Sadaka ve ihsanda bulunma vs.
kolektif kapasitenin kullanım ve tüketim karşılanmaları içinde yapılan kasıtlı
eksiltmelerden doğmuştu. Sadakanın diğer parça bileşeni hak gasplarıydı. Hakları
gasp edilen mülksüzlerin mülk sahibine doğru olan öfkesini minnete dönüştürme
amacından da sadaka doğmuştu.
Sadaka boyun eğdirme işiydi.
Kişinin yarın yeniden çalışması için ve ölmeyecek kadar hayatta kalması için
alması gereken asgari bir enerji miktarı vardır.

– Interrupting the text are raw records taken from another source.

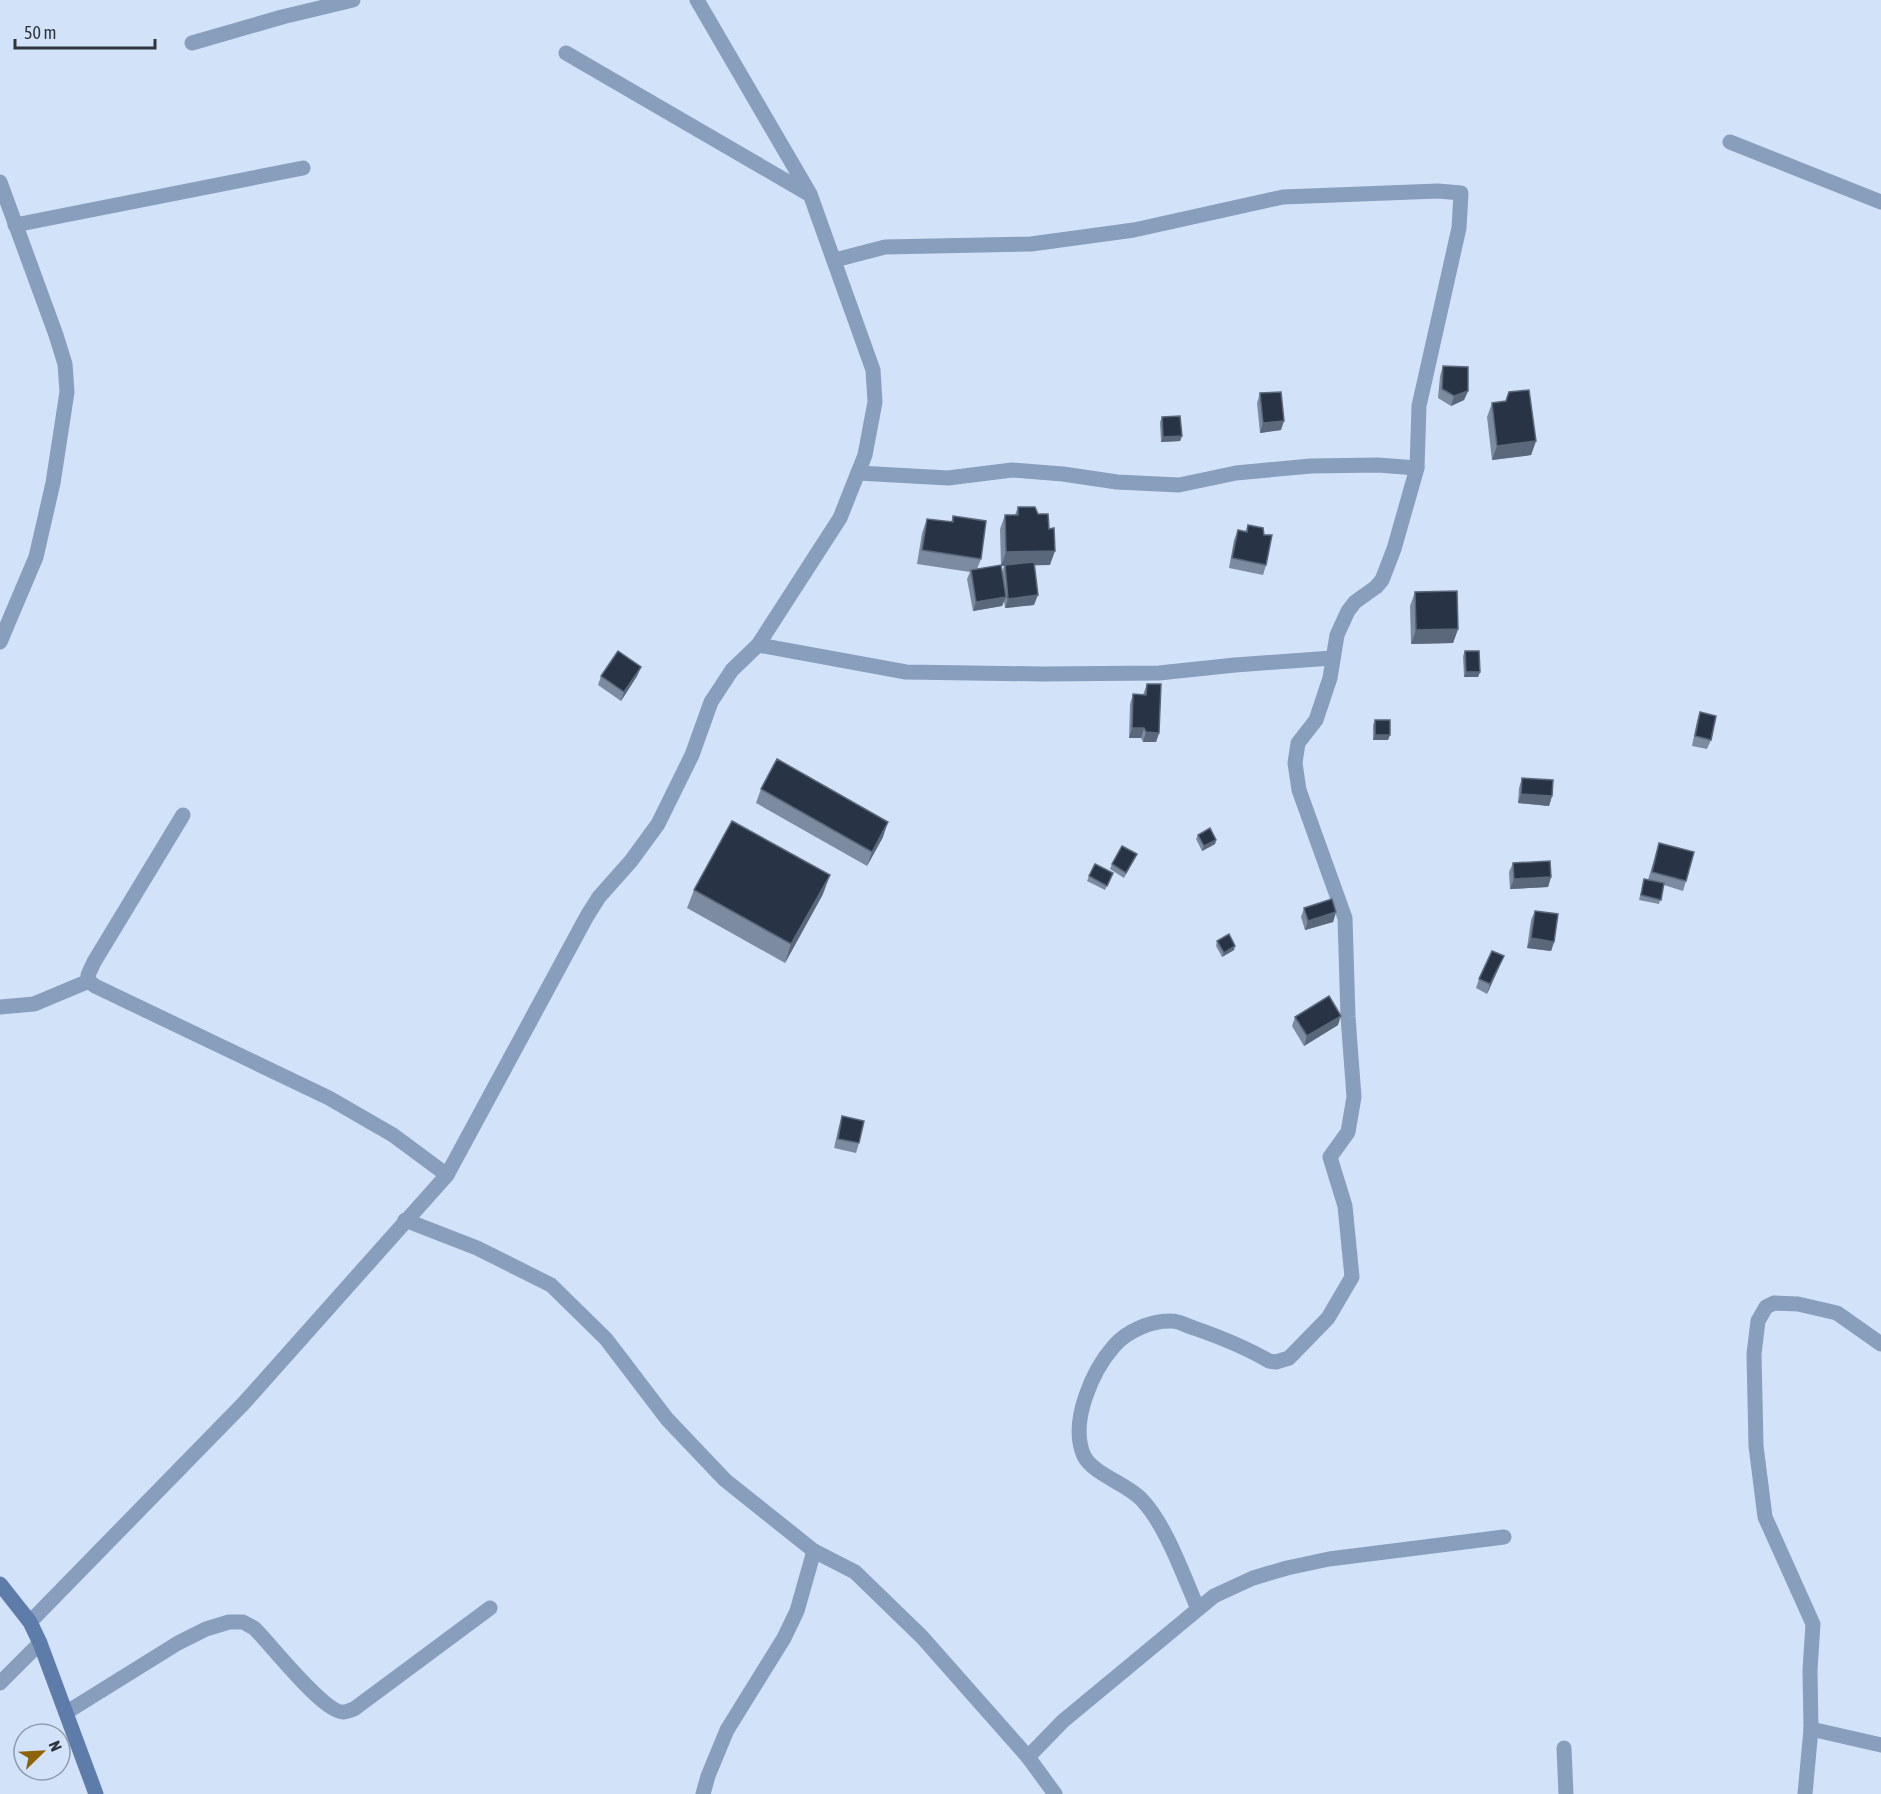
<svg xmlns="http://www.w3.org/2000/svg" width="1881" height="1794" viewBox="0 0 1881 1794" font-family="'Asap Condensed',sans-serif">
	<rect width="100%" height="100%" fill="#d2e2f9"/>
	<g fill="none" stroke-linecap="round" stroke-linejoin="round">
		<!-- street -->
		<g stroke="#889ebd" stroke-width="15">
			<path d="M192 43 282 17 353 0"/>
			<path d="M566 53 807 193"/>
			<path d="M1730 142 1881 202"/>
			<path d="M0 182 56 335 65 364 67 392 53 483 36 557 0 642"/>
			<path d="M15 225 303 168"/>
			<path d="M835 260 885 247 1031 244 1134 230 1283 197 1438 191 1461 193 1459 228 1419 406 1417 468 1394 549 1382 580 1376 587 1355 602 1348 611 1337 635 1330 678 1316 720 1298 743 1295 763 1299 790 1345 918 1348 1017 1354 1097 1348 1132 1330 1157 1345 1206 1352 1277 1328 1318 1289 1358 1276 1362 1269 1361C1245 1347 1220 1337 1194 1328 1187 1326 1179 1321 1172 1321 1152 1320 1127 1331 1114 1346 1092 1371 1069 1423 1084 1456 1094 1475 1128 1484 1142 1500 1166 1525 1184 1577 1198 1609"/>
			<path d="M858 473 948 478 1012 470 1063 474 1117 482 1179 485 1236 473 1311 466 1378 465 1417 468"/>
			<path d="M758 645 906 672 1042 674 1159 673 1235 665 1332 658"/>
			<path d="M89 981 95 986 329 1098 393 1135 447 1175"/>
			<path d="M89 981 88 975 94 962 183 815"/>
			<path d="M0 1007 34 1004 89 981"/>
			<path d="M405 1220 477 1248 551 1285 606 1339 667 1419 725 1480 814 1551 855 1572 922 1637 1028 1757 1055 1794"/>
			<path d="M30 1622 243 1404 447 1175 587 916 599 897 631 861 658 824 692 755 711 702 732 670 758 645 840 518 865 455 875 402 873 370 810 194 697 0"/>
			<path d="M0 1683 40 1643"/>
			<path d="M67 1712 178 1643 206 1629 229 1622H243L254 1628C270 1643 324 1714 344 1712 348 1712 350 1710 354 1709L490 1608"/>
			<path d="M1811 1729 1881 1745"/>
			<path d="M1564 1748 1566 1794"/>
			<path d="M1028 1757 1063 1721 1214 1596 1253 1578 1287 1568 1329 1559 1504 1537"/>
			<path d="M703 1794 708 1776 727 1730 784 1638 797 1611 814 1551"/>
			<path d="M1805 1794 1811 1729 1810 1670 1813 1624 1765 1517 1756 1446 1754 1354 1758 1321 1766 1307 1774 1303 1798 1304 1837 1313 1881 1344"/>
		</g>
		<!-- secondary -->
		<path stroke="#5e7caa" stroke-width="15" d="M0 1584 30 1622 40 1643 96 1794"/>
	</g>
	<!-- wall -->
	<g fill="#7d8ba0" fill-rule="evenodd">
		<path d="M1443 366 1468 391 1464 400 1451 406 1438 398 1440 376Z"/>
		<path d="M1509 392 1536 441 1531 455 1492 460 1487 417 1492 403 1505 402Z"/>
		<path d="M1260 393 1281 430 1260 433 1257 403Z"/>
		<path d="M1162 417 1182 436 1180 441 1161 442 1160 422Z"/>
		<path d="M1018 507 1050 565H1034V605L1005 608 1004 601 1002 606 973 611 967 579 970 572 917 564 922 533 927 519 951 522 953 516 981 559 977 569 1001 566 1000 529 1005 515H1015ZM1001 566H1004L1002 573Z"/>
		<path d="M1248 525 1266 565 1263 575 1229 568 1234 540 1238 530 1245 532Z"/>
		<path d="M1415 592 1458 629 1453 643 1411 644 1410 606Z"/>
		<path d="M1465 651 1480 672 1478 677H1464L1463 656Z"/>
		<path d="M641 667 637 676 621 701 598 685 601 676Z"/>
		<path d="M1147 684 1159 733 1156 742H1143L1141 738H1129L1130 704 1133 694 1143 695Z"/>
		<path d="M1700 712 1711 740 1707 749 1692 746 1697 721Z"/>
		<path d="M1375 720 1390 735 1388 740H1373V725Z"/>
		<path d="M1522 778 1552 796 1549 806 1518 803 1519 788Z"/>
		<path d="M761 789 883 837 867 866 756 803Z"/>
		<path d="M1198 835 1216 840 1215 844 1202 851 1196 839Z"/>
		<path d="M1659 843 1686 881 1683 891 1664 885 1659 904 1639 900 1644 879 1648 880Z"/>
		<path d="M1137 854 1124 878 1110 869 1112 864Z"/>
		<path d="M1513 863 1551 877 1548 887 1510 889 1509 872Z"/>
		<path d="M1113 873 1105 890 1087 881 1089 876Z"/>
		<path d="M694 890 823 894 785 963 687 908Z"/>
		<path d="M1304 908 1336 912 1333 922 1305 930 1301 917Z"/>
		<path d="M1535 911 1554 942 1551 951 1527 948 1531 920Z"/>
		<path d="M1217 941 1234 950 1222 957 1216 946Z"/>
		<path d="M1504 956 1487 994 1476 988 1479 979Z"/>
		<path d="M1295 1017 1338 1025 1304 1046 1292 1026Z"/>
		<path d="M842 1116 859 1143 856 1153 834 1148 839 1126Z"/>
	</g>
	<!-- shaded-wall -->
	<g fill="#5b687c">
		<path d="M1468 391 1464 400 1451 406 1454 396Z"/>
		<path d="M1284 421 1281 430 1260 433 1263 423Z"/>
		<path d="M1182 436 1180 441 1161 442 1163 437Z"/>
		<path d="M1536 441 1531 455 1492 460 1497 446Z"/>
		<path d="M1055 551 1050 565 1001 566 1006 552Z"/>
		<path d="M1038 595 1034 605 1005 608 1008 599Z"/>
		<path d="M1006 597 1002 606 973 611 976 602Z"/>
		<path d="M1458 629 1453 643 1411 644 1416 630Z"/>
		<path d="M641 667 637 676 621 701 624 692Z"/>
		<path d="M1466 672H1480L1478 677H1464Z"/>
		<path d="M1132 728H1144L1141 738H1129Z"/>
		<path d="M1146 732 1159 733 1156 742H1143Z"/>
		<path d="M1375 735H1390L1388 740H1373Z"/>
		<path d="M1521 794 1552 796 1549 806 1518 803Z"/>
		<path d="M888 822 883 837 867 866 872 852Z"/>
		<path d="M1216 840 1215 844 1202 851 1204 846Z"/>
		<path d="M830 875 823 894 785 963 791 944Z"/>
		<path d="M1551 877 1548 887 1510 889 1514 879Z"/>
		<path d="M1336 912 1333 922 1305 930 1308 921Z"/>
		<path d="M1531 938 1554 942 1551 951 1527 948Z"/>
		<path d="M1235 946 1234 950 1222 957 1224 953Z"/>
		<path d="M1504 956 1500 965 1487 994 1490 984Z"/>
		<path d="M1341 1016 1338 1025 1304 1046 1307 1036Z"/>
	</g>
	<!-- building -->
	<g fill="#283446" stroke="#5b687c" stroke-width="1.5">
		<path d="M1443 366 1468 367V391L1454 396 1442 389Z"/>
		<path d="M1529 390 1536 441 1497 446 1492 403 1506 401 1509 392Z"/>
		<path d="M1281 392 1284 421 1263 423 1260 393Z"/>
		<path d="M1180 416 1182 436 1163 437 1162 417Z"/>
		<path d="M1018 507H1035L1038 514H1048L1049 529 1054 528 1055 551 1006 552 1005 515H1018Z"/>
		<path d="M953 516 986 521 981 559 922 550 927 519 953 522Z"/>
		<path d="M1248 525 1263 528 1264 535H1272L1266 565 1232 558 1238 530 1247 532Z"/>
		<path d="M1034 562 1038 595 1008 599 1005 565Z"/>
		<path d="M1001 565 1006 597 976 602 971 570Z"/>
		<path d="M1457 591 1458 629 1416 630 1415 592Z"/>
		<path d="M618 651 641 667 624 692 601 676Z"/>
		<path d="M1465 651H1479L1480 672H1466Z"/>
		<path d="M1147 684H1161L1159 733 1146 732 1144 728H1132L1133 694 1146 695Z"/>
		<path d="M1700 712 1716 716 1711 740 1695 736Z"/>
		<rect x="1375" y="720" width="15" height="15"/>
		<path d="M777 759 888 822 872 852 761 789Z"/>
		<path d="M1522 778 1553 780 1552 796 1521 794Z"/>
		<path d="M732 821 830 875 791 944 694 890Z"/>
		<path d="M1210 828 1216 840 1204 846 1198 835Z"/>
		<path d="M1659 843 1694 852 1686 881 1652 872Z"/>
		<path d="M1122 846 1137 854 1126 873 1112 864Z"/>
		<path d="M1550 861 1551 877 1514 879 1513 863Z"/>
		<path d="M1095 864 1113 873 1107 886 1089 876Z"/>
		<path d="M1644 879 1664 883 1661 900 1641 895Z"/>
		<path d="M1332 899 1336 912 1308 921 1304 908Z"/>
		<path d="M1535 911 1558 914 1554 942 1531 938Z"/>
		<path d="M1229 934 1235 946 1224 953 1217 941Z"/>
		<path d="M1492 951 1504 956 1490 984 1479 979Z"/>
		<path d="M1329 996 1341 1016 1307 1036 1295 1017Z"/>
		<path d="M842 1116 864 1121 859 1143 838 1139Z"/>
	</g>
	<!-- north arrow -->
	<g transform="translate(42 1752) rotate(66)"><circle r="28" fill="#d2e2f9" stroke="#909cae" stroke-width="1.5"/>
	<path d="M0-4.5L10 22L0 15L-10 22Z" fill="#8d6307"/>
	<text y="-9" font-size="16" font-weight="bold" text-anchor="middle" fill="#2e343d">N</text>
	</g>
	<!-- scale -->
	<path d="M15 39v9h140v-9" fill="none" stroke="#2e343d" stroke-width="3"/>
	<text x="24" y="39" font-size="18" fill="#2e343d" stroke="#d2e2f9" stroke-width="4.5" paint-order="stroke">50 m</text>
</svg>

Köleci deyimle kölenin asgari
bir geçim şartı vardır. Kölenin asgari
geçim şartından da bile bile eksiltme yapan mülk sahibi buyurucular; sadaka ile
bu eksiltmeyi tamamlamakla; köle gözünde daha da büyümekle, veren ele
dönüşürler.
Efendilerin köleye verdiği
sadaka, ihsan, lütuf, zekât vs. köleye “bak seni ben doyuruyorum” demeye getirmeydi.
Gaspla yapılan eksiltme içindeki yardımlaşma, acıma, şefkat, sadaka gibi absürtlükler
ilk sel inşanın kolektif alanı içinde bulunmazlar. Bunlar köleci alan içindeki
mülklü, mülksüz oluşla vardırlar.
Yani ilk inşacı özneler avından
bir parça et koparıp sadaka niyetine, mağara komşusuna acıyan şefkatle,
merhamet ve iyilikle pay vermemişti. Kolektif inşa temelinde bu tür soyut
yardım ve dayanışma yoktur.
Aksine kolektif paydaşlı özneler sadakaya
giden yolun başında; köleci bir mülk sahipliğinin anlayışı içinde tutulmakla kolektif
yoksunluklara muhtaç bırakılmıştılar. Mülk sahipli alan içinde sadaka ve
inayetlerle kölenin muhtaçlıkları kontrol edilmişti.